Thomas Piketty et ces sentiers battus qui ont été tracés dans un terrain vague

par Michel J. Cuny
mercredi 28 octobre 2015

À la différence du "Capital" de Karl Marx, "Le capital au XXIème siècle" de Thomas Piketty ne prétend pas analyser les fondements du mode capitaliste de production. Ainsi que celui-ci l'écrit directement à la suite de sa phrase évoquant les "valeurs méritocratiques sur lesquelles se fondent nos sociétés démocratiques" :

"Des moyens existent cependant pour que la démocratie et l'intérêt général parviennent à reprendre le contrôle du capitalisme et des intérêts privés, tout en repoussant les replis protectionnistes et nationalistes. Ce livre tente de faire des propositions en ce sens, en s'appuyant sur les leçons de ces expériences historiques, dont le récit forme la trame principale de cet ouvrage." (page 16)

Il s'agit donc, sans doute, de refonder le tout sur les "valeurs méritocratiques", dont on pressent qu'elles risquent de ne pas vraiment faire le poids avec la valeur d'échange qui fonde, elle, le capitalisme, tout en assurant les intérêts privés qui vont avec. Mais pourquoi ne pas y réfléchir ?

La méritocratie est un système de répartition des richesses... Or, de même que Jacques Lacan aimait à plaisanter sur le fond même du monothéisme en le définissant par la formule lapidaire : "Y a d' l'un !", nous pourrions dire qu'en mode capitaliste de production : "Y a d' la richesse, à se répartir !" Ce qui n'est pas nécessairement ce qu'il y a de plus désagréable...

Sauf pour celles et ceux qui ont lu Malthus. C'est alors qu'on arrête de rigoler. Thomas Piketty en a fait lui aussi l'expérience :
"Pour Thomas Malthus, qui publie en 1798 son Essai sur le principe de population, aucun doute n'est permis : la surpopulation est la principale menace." (page 19)
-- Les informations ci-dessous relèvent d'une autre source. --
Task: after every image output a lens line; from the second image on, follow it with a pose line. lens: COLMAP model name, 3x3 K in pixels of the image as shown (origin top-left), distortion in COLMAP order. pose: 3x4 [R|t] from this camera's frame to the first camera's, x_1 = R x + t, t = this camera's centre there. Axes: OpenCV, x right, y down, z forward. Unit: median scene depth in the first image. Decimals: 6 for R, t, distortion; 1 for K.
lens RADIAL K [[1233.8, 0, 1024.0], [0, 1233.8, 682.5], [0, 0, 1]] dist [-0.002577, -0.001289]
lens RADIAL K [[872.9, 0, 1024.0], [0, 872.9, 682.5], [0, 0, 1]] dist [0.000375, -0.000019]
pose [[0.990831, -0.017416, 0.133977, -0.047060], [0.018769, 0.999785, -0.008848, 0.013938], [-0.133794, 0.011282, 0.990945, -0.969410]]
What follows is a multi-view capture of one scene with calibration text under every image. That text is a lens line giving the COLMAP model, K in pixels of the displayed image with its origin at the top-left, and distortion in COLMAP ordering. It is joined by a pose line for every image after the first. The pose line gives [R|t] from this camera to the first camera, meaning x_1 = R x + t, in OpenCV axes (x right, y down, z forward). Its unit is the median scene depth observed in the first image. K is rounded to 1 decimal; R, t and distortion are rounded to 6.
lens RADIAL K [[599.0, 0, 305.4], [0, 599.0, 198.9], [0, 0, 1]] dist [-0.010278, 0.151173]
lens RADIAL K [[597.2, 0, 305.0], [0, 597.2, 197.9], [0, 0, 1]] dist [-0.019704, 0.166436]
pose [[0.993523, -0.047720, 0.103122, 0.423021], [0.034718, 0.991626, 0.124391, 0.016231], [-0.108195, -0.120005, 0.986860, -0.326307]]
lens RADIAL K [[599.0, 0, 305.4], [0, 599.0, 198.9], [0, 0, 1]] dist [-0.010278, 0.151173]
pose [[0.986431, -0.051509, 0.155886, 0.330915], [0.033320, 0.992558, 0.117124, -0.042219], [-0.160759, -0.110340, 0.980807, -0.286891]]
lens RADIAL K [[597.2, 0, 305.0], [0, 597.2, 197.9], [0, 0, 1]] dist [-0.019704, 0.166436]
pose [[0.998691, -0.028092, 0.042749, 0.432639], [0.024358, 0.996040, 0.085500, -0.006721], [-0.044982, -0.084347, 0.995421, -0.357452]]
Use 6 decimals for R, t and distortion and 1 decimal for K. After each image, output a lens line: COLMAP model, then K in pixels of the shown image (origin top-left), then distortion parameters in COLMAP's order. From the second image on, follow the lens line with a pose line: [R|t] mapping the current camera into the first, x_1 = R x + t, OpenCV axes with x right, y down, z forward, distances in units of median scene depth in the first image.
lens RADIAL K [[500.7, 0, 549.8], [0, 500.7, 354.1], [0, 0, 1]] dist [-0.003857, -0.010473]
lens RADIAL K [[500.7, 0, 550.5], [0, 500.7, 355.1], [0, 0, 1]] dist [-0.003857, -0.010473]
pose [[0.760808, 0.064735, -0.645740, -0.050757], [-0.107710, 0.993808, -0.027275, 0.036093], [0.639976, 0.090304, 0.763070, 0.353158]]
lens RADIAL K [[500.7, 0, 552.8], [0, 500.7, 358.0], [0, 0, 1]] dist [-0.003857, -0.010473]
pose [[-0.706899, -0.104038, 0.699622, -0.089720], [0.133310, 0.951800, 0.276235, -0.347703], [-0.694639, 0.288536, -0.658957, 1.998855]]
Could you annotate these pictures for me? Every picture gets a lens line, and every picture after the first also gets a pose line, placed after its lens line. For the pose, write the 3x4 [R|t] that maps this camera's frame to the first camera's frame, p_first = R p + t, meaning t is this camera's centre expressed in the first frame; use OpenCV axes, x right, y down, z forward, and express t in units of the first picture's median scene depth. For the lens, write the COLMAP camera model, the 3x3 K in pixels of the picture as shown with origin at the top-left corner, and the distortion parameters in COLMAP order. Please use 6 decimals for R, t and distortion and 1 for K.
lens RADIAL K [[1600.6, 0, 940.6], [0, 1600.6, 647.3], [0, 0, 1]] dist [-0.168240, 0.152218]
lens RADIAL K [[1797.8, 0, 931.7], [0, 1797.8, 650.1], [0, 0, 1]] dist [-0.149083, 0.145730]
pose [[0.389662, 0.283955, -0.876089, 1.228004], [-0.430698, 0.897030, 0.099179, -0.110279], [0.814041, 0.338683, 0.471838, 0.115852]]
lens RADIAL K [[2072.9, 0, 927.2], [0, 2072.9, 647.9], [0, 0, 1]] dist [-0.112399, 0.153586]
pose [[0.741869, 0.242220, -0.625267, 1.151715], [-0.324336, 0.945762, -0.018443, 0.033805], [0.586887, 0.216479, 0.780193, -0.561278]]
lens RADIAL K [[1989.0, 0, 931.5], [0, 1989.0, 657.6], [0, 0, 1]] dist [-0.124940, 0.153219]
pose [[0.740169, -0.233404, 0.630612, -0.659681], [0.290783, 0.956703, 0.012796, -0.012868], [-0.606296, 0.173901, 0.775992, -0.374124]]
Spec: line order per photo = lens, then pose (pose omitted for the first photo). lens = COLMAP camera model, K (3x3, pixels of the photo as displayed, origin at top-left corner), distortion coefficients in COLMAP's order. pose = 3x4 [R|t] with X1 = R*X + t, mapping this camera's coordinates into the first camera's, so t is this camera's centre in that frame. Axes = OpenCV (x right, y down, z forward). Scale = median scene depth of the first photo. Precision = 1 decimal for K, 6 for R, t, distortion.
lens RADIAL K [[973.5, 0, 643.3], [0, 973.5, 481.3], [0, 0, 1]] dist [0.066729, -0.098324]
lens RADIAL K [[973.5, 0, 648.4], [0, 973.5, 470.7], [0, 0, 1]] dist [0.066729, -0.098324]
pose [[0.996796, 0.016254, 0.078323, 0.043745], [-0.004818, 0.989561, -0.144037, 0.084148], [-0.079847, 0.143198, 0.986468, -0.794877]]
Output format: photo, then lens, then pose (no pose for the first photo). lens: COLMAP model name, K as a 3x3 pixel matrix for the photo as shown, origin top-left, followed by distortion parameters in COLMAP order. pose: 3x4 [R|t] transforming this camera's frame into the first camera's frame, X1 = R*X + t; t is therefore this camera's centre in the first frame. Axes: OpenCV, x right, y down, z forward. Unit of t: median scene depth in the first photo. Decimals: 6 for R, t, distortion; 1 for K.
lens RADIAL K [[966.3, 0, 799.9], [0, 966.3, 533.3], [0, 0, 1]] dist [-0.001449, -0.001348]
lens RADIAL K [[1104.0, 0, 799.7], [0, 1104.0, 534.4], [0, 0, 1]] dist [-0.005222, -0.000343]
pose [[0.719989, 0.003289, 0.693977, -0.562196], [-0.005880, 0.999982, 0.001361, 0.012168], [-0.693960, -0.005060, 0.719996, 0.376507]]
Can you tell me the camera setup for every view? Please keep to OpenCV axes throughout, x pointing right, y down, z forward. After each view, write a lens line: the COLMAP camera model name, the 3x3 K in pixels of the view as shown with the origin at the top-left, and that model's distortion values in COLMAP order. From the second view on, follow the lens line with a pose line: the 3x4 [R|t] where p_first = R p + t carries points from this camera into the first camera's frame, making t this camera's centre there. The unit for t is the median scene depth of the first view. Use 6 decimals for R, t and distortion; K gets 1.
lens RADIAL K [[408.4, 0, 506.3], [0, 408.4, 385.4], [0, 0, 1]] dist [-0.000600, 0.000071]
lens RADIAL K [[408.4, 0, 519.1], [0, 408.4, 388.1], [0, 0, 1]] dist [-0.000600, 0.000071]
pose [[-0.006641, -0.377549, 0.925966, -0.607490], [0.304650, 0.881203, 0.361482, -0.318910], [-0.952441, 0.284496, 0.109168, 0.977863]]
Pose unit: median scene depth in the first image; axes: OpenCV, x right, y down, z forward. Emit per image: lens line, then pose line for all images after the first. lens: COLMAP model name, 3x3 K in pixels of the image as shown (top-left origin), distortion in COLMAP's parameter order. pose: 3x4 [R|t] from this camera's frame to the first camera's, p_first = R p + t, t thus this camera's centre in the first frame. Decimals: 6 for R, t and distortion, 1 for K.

Fallait s'y attendre : il y a, certes, la question de la taille du gâteau - mais c'est réglé : "Y a un gâteau !"... Ainsi, tout dépend désormais de la quantité des convives à régaler... Au mérite.

Ce qui revient à découper des parts inégales pour des mérites inégaux : sûr, qu'il va y avoir du sport.

Pour sa part (!), Thomas Piketty a eu le bon goût de ne pas aller vers la solution mathématique de facilité, et pourtant son cursus universitaire l'y invitait :
"Ma thèse se composait de quelques théorèmes mathématiques relativement abstraits." (page 63)

Or, c'est précisément à cet endroit qu'il a buté sur quelque chose de tout à fait désagréable avec quoi il a décidé de briser assez rapidement, et c'est ce qui nous le rend plus que sympathique : admirable, tout simplement, si l'on veut bien considérer de quoi notre époque est faite, par ailleurs...
"Disons-le tout net : la discipline économique n'est toujours pas sortie de sa passion infantile pour les mathématiques et les spéculations purement théoriques, et souvent très idéologiques, au détriment de la recherche historique et du rapprochement avec les autres sciences sociales. Trop souvent, les économistes sont avant tout préoccupés par de petits problèmes mathématiques qui n'intéressent qu'eux-mêmes, ce qui leur permet de se donner à peu de frais des apparences de scientificité et d'éviter d'avoir à répondre aux questions autrement plus compliquées posées par le monde qui les entoure." (page 63)

Est-il si facile de rompre avec ce système-là (de répartition ?), et de refaire sa formation si rapidement ? Suffirait-il, pour cela, de supprimer quelques équations un peu trop complexes ?

C'est ce à quoi va répondre, sans doute, la suite de l'analyse minutieuse du livre de Thomas Piketty.